Se ha vuelto muy difícil ensayar un análisis desapasionado sobre la soja. Atrapados en la lógica de la imitación, la soja es presentada con los trajes de una avanzada biotecnológica, como un ejemplo de una afinada aplicación de la ciencia y tecnología contemporánea. Es también mimada por economistas y gobiernos, por sus jugosas contribuciones a las exportaciones. En efecto, se ha convertido en un producto clave en las exportaciones de los países del Cono Sur.
Debe reconocerse que los viejos análisis en muchos casos son insuficientes frente a estos cambios. Estamos frente a un nuevo tipo de gestión productiva donde en muchos casos ni siquiera existe una disputa sobre la tenencia de la tierra. Bajo la nueva producción sojera no es necesario adquirir la tierra, ya que basta controlar el uso del suelo y la producción por medio de convenios, arrendamientos o contratos de venta sobre las futuras cosechas.

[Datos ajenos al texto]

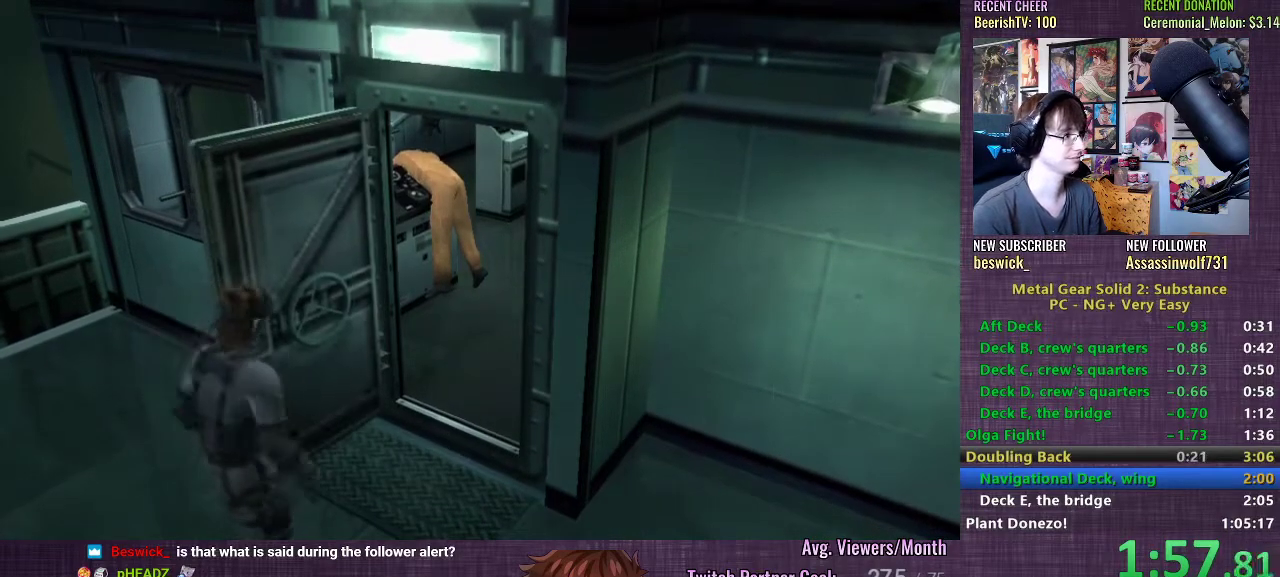
{"buttons": ["CROSS"], "left_stick": "center", "right_stick": "center", "events": [[67, "CROSS", "down"], [150, "CROSS", "up"], [233, "CROSS", "down"], [317, "CROSS", "up"], [433, "CROSS", "down"]]}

En muchas localidades los contratos a futuro llegaron al campo y no son pocos los que miran las cotizaciones en la bolsa de granos de Chicago. La producción es controlada y gestionada por grandes empresas y fondos de inversión bajo la forma de un monocultivo de gran escala.
Asimismo, las tareas rurales se han fragmentado en sus distintos pasos para quedar en manos de diferentes empresas. Cada una de ellas realiza por separado actividades específicas, como por ejemplo aplicar fertilizantes o levantar una cosecha. Se generó un nuevo capitalismo empresarial, que se asemeja a un fordismo que llega a cada rincón del medio rural.

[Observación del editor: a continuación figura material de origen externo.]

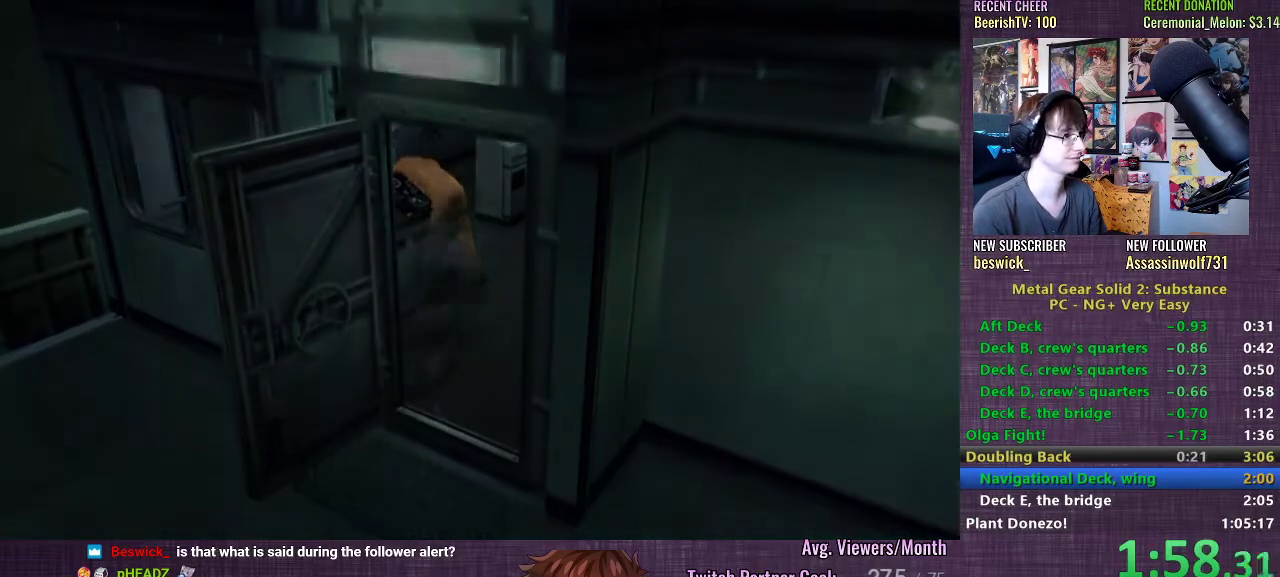
{"buttons": [], "left_stick": "center", "right_stick": "center", "events": [[17, "CROSS", "up"], [117, "CROSS", "down"], [233, "CROSS", "up"], [333, "CROSS", "down"], [417, "CROSS", "up"]]}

Muchos productores quedan atrapados en una tercerización productiva ya que comprometen todas sus cosechas a las empresas intermediarias o con las grandes corporaciones de alimentos. En algunos casos reciben enormes sumas de dinero, pero por otro lado los químicos, la maquinaría y hasta las semillas han disparado sus costos, y por lo tanto los márgenes de rentabilidad son cada vez más estrechos. Los riesgos por las fluctuaciones de los mercados son muy altos para los campesinos o pequeños agricultores, lo que desemboca en repetidas crisis de endeudamiento toda vez que el mercado internacional baja sus precios o el clima juega una mala pasada.
No es necesario recurrir a un Sherlock Holmes del siglo XXI para admitir que este es un nuevo caso de desarrollo imitativo. Tampoco faltan quienes recuerdan a la afrancesada baronesa de aquella cena: son los actores locales que reproducen y profundizan esta estrategia, son los que admiten una vez más que el desarrollo tiene un «precio», y son los que no reaccionan para remontar esos costos sociales, económicos y ambientales.
Esto explica que muchos sigan vistiendo los viejos trajes negros del desarrollo imitativo. Frente a esta situación es necesario desembarazarse de esas vestiduras, abandonar las imitaciones y construir estilos de desarrollo propios, originales y genuinamente adaptados a las condiciones sociales y ambientales de América Latina.
– E. Gudynas es investigador en D3E (Desarrollo, Economía, Ecología, Equidad – América Latina), en Montevideo (Uruguay).